With Nagpur hub, India aims to offer plant-based protein to the world
The proposed Plant Protein Cluster will provide methods for development of a localised supply chain which is a necessity for the plant-based foods industry
In a country deficient in proteins (73 per cent of Indians lack it in sufficient quantities) mainly because a sizeable population (40 per cent) follows vegetarianism, it is pertinent to have a focused approach towards deriving maximum benefit from plant-based sources.
In response to this demand, the Plant-Based Foods Industry Association (PBFIA) in association with the Nagpur Dall Millers Cluster, recently announced the formation of India’s first Plant Protein Cluster in Nagpur. The announcement was made at “Plant Based Foods Export Workshop”, organised in Nagpur, on July 4.
Sanjay Sethi, Executive Director of PBFIA, said the proposed cluster will provide methods for development of a localised supply chain which is a necessity for the plant-based foods industry.
International protein market
Sethi said India has a huge potential to tap the international protein market as several global food chains source plant-based proteins from Asia. He cited the example of US-based food outlet chain Eat Just Inc., which sourced its main raw material — mung beans — from Myanmar but did not approach India.
“It is important to understand why the multinational company did not come to India, which is the leading producer of mung in the world.
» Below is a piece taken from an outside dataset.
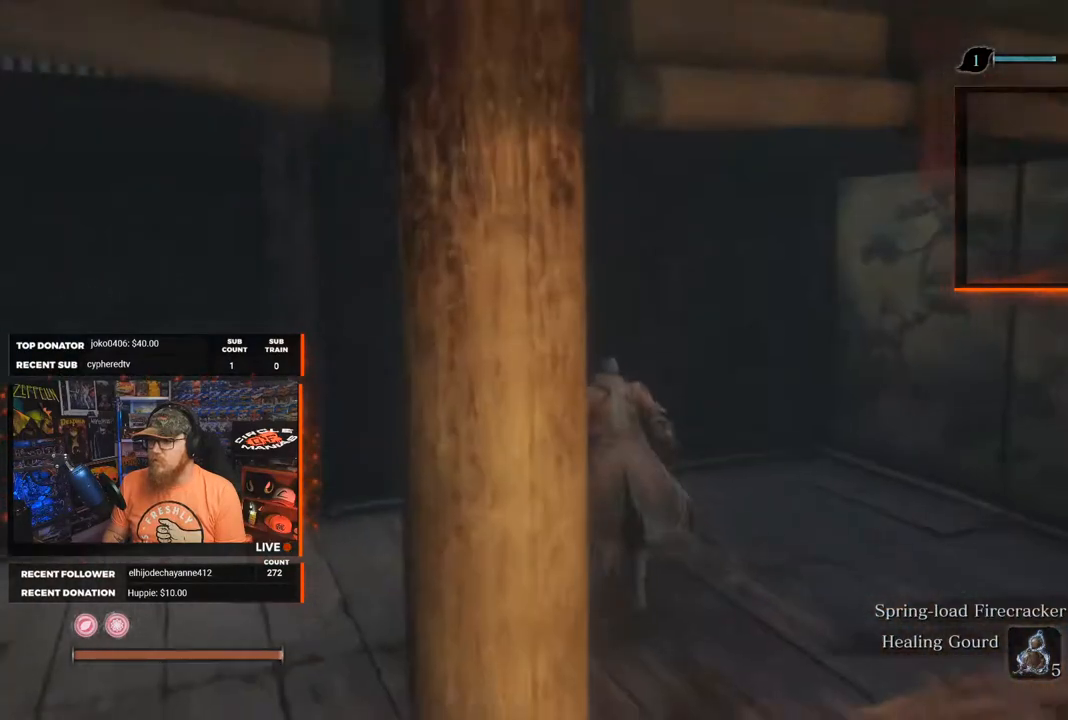
{"buttons": [], "left_stick": "center", "right_stick": "center", "events": [[467, "left_stick", "center"]]}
Possibly because our farmers put in excess of fertiliser or there could be other reasons that we need to find out,” he observed.
As per a 2017 survey, 73 per cent of Indians are deficient in protein while above 90 per cent are unaware of the daily requirement of protein.
Also read: Never get vitamin D overdosed: Here is why
The country’s First Plant Protein Cluster aims to make India a reliable supplier of plant proteins to not just Indians but to the world. The enthusiasm stems from the estimates that plant-based foods market is expected to climb from Rs 2,000 crore in 2022 to Rs 40,000 crore by 2032.
Nagpur has been chosen as the centre because of its strategic location. Raw material is available nearby and the city provides adequate manpower and land. Additionally, Nagpur is well connected to nearby pulses hubs like Telangana (Adilabad), Madhya Pradesh (Chhindwara, Jabalpur), and Chhattisgarh (Rajnandgaon).
Cereals, mung beans, chickpeas and millets are considered good sources of plant protein and a viable alternative to animal proteins. The Plant Protein Cluster aims to offer a wide range of opportunities for value-addition.
The Agricultural and Processed Food Products Export Development Authority (APEDA), country’s apex export trade promotion body, too supported the organisation of the workshop, which shows the government’s intent to promote export of plant-based proteins.
VK Vidyarthi, General Manager, APEDA, said: “Plant-based foods could help enhance the export potential and in line with that, we are working to create export standards for vegan products to address the huge overseas opportunity, following the principle of Ahimsa Parmo Dharma, increasing farmers income and addressing climate change.”